[Opening SOURCE DATA section]

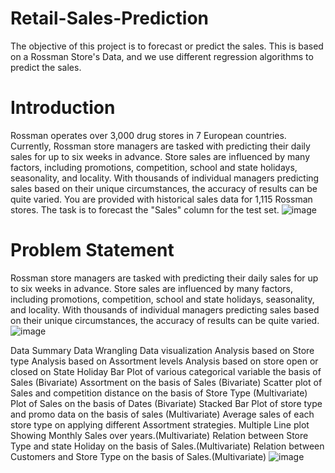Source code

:# Retail-Sales-Prediction
The objective of this project is to forecast or predict the sales. This is based on a Rossman Store's Data, and we use different regression algorithms to predict the sales.
# Introduction
Rossman operates over 3,000 drug stores in 7 European countries. Currently, Rossman store managers are tasked with predicting their daily sales for up to six weeks in advance. Store sales are influenced by many factors, including promotions, competition, school and state holidays, seasonality, and locality. With thousands of individual managers predicting sales based on their unique circumstances, the accuracy of results can be quite varied.
You are provided with historical sales data for 1,115 Rossman stores. The task is to forecast the "Sales" column for the test set.
![image](https://user-images.githubusercontent.com/110829101/217154254-21bef3ef-623a-4bb4-8721-0594547bab0a.png)



# Problem Statement

Rossman store managers are tasked with predicting their daily sales for up to six weeks in advance. Store sales are influenced by many factors, including promotions, competition, school and state holidays, seasonality, and locality. With thousands of individual managers predicting sales based on their unique circumstances, the accuracy of results can be quite varied.
![image](https://user-images.githubusercontent.com/110829101/217154337-7c082833-df80-4738-aee6-5bb241ce3d9b.png)

Data Summary
Data Wrangling
Data visualization 
Analysis  based on Store type
Analysis based on Assortment levels
Analysis based on store open or closed on State Holiday
Bar Plot of various categorical variable the basis of Sales (Bivariate)
Assortment on the basis of Sales (Bivariate)
Scatter plot of Sales and competition distance on the basis of Store Type (Multivariate)
Plot of Sales on the basis of Dates (Bivariate)
Stacked Bar Plot of store type and promo data on the basis of sales (Multivariate)
Average sales of each store type on applying different Assortment strategies.
Multiple Line plot Showing Monthly Sales over years.(Multivariate)
Relation between Store Type and state Holiday on the basis of Sales.(Multivariate)
Relation between Customers and Store Type on the basis of Sales.(Multivariate)
![image](https://user-images.githubusercontent.com/110829101/217154117-54e6b7e9-ea95-46d7-9681-c8ce06c66b04.png)
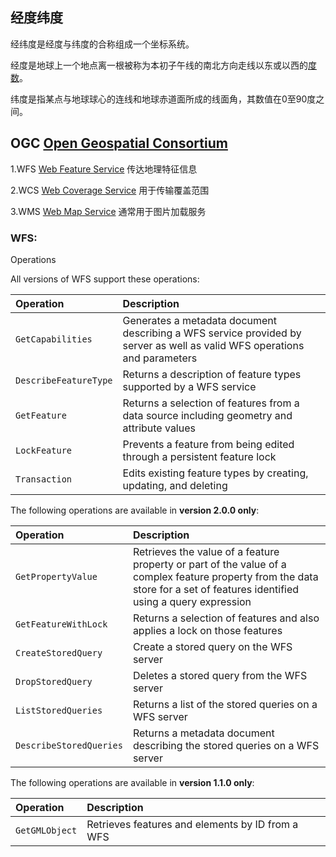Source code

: ## 经度纬度

经纬度是经度与纬度的合称组成一个坐标系统。

经度是地球上一个地点离一根被称为本初子午线的南北方向走线以东或以西的[度数](http://www.baike.com/wiki/度数)。

纬度是指某点与地球球心的连线和地球赤道面所成的线面角，其数值在0至90度之间。

## OGC  [Open Geospatial Consortium](http://www.opengeospatial.org/) 

1.WFS [Web Feature Service](http://www.opengeospatial.org/standards/wfs)  传达地理特征信息

2.WCS [Web Coverage Service](http://www.opengeospatial.org/standards/wcs) 用于传输覆盖范围

3.WMS  [Web Map Service](http://www.opengeospatial.org/standards/wms)  通常用于图片加载服务

### WFS:

Operations

All versions of WFS support these operations:

| Operation             | Description                                                  |
| :-------------------- | :----------------------------------------------------------- |
| `GetCapabilities`     | Generates a metadata document describing a WFS service provided by server as well as valid WFS operations and parameters |
| `DescribeFeatureType` | Returns a description of feature types supported by a WFS service |
| `GetFeature`          | Returns a selection of features from a data source including geometry and attribute values |
| `LockFeature`         | Prevents a feature from being edited through a persistent feature lock |
| `Transaction`         | Edits existing feature types by creating, updating, and deleting |

The following operations are available in **version 2.0.0 only**:

| Operation               | Description                                                  |
| :---------------------- | :----------------------------------------------------------- |
| `GetPropertyValue`      | Retrieves the value of a feature property or part of the value of a complex feature property from the data store for a set of features identified using a query expression |
| `GetFeatureWithLock`    | Returns a selection of features and also applies a lock on those features |
| `CreateStoredQuery`     | Create a stored query on the WFS server                      |
| `DropStoredQuery`       | Deletes a stored query from the WFS server                   |
| `ListStoredQueries`     | Returns a list of the stored queries on a WFS server         |
| `DescribeStoredQueries` | Returns a metadata document describing the stored queries on a WFS server |

The following operations are available in **version 1.1.0 only**:

| Operation      | Description                                      |
| :------------- | :----------------------------------------------- |
| `GetGMLObject` | Retrieves features and elements by ID from a WFS |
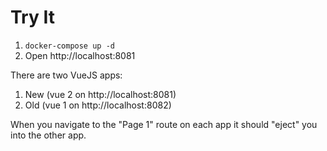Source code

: # Try It

1. `docker-compose up -d`
1. Open http://localhost:8081

There are two VueJS apps:

1. New (vue 2 on http://localhost:8081)
2. Old (vue 1 on http://localhost:8082)

When you navigate to the "Page 1" route on each app it should "eject" you into the other app.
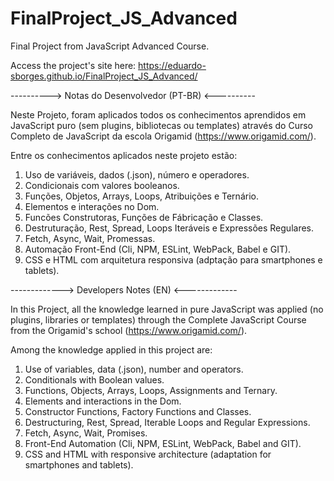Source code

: # FinalProject_JS_Advanced
Final Project from JavaScript Advanced Course.

Access the project's site here: https://eduardo-sborges.github.io/FinalProject_JS_Advanced/

----------> Notas do Desenvolvedor (PT-BR) <----------

Neste Projeto, foram aplicados todos os conhecimentos aprendidos em JavaScript puro 
(sem plugins, bibliotecas ou templates) através do Curso Completo de JavaScript
da escola Origamid (https://www.origamid.com/).

Entre os conhecimentos aplicados neste projeto estão:

1. Uso de variáveis, dados (.json), número e operadores.
2. Condicionais com valores booleanos.
3. Funções, Objetos, Arrays, Loops, Atribuições e Ternário.
4. Elementos e interações no Dom.
5. Funcões Construtoras, Funções de Fábricação e Classes.
6. Destruturação, Rest, Spread, Loops Iteráveis e Expressões Regulares.
7. Fetch, Async, Wait, Promessas.
8. Automação Front-End (Cli, NPM, ESLint, WebPack, Babel e GIT).
9. CSS e HTML com arquitetura responsiva (adptação para smartphones e tablets).

-------------> Developers Notes (EN) <-------------

In this Project, all the knowledge learned in pure JavaScript was applied
(no plugins, libraries or templates) through the Complete JavaScript Course
from the Origamid's school (https://www.origamid.com/).

Among the knowledge applied in this project are:

1. Use of variables, data (.json), number and operators.
2. Conditionals with Boolean values.
3. Functions, Objects, Arrays, Loops, Assignments and Ternary.
4. Elements and interactions in the Dom.
5. Constructor Functions, Factory Functions and Classes.
6. Destructuring, Rest, Spread, Iterable Loops and Regular Expressions.
7. Fetch, Async, Wait, Promises.
8. Front-End Automation (Cli, NPM, ESLint, WebPack, Babel and GIT).
9. CSS and HTML with responsive architecture (adaptation for smartphones and tablets).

[Closing SOURCE DATA section]

How many lines of the records contain the string "githubusercontent", with case counting? Give only the number.

EXERCISE OUTPUT: 3